(Transcribed page contents)
------------------------------------------------------------------------

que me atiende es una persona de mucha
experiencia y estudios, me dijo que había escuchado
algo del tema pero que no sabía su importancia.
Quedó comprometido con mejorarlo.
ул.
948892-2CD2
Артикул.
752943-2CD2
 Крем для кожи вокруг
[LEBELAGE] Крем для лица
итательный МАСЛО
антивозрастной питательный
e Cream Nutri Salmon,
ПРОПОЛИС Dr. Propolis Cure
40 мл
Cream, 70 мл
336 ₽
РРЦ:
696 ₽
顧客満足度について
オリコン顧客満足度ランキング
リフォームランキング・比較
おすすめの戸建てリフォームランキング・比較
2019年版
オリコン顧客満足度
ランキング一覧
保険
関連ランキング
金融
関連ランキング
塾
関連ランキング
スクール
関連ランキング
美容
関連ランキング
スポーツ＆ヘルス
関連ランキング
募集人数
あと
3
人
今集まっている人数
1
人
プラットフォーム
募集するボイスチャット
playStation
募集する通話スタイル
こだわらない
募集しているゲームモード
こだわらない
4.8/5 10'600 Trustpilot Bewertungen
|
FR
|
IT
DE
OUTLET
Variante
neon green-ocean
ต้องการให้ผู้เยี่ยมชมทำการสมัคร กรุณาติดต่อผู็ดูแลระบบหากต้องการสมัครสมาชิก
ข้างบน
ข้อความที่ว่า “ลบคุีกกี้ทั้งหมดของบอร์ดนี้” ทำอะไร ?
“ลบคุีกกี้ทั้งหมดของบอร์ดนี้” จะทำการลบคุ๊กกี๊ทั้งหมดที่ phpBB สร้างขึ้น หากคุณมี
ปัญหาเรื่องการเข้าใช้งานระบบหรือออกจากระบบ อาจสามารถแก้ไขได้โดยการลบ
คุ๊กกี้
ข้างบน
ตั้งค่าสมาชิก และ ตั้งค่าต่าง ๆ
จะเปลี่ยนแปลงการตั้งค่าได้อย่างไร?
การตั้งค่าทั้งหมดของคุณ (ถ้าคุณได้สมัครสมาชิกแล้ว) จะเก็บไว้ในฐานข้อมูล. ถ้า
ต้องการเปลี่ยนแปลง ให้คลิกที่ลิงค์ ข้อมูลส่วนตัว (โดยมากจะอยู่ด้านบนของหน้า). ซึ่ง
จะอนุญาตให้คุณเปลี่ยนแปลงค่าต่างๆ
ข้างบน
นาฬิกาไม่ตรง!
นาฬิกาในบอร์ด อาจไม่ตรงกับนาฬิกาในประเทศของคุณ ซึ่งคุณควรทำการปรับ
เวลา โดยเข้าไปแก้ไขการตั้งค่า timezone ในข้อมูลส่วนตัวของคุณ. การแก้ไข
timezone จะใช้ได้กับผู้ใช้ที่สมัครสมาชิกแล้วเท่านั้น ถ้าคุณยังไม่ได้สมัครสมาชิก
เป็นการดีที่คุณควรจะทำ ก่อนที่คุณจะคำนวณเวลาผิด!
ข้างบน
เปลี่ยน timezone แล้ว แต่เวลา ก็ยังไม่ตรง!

------------------------------------------------------------------------

# TASK OBJECTIVE
When you find a line in the records that contains the word "ครสมาช", copy it.

# EXPECTED ANSWER
ต้องการให้ผู้เยี่ยมชมทำการสมัคร กรุณาติดต่อผู็ดูแลระบบหากต้องการสมัครสมาชิก
การตั้งค่าทั้งหมดของคุณ (ถ้าคุณได้สมัครสมาชิกแล้ว) จะเก็บไว้ในฐานข้อมูล. ถ้า
timezone จะใช้ได้กับผู้ใช้ที่สมัครสมาชิกแล้วเท่านั้น ถ้าคุณยังไม่ได้สมัครสมาชิก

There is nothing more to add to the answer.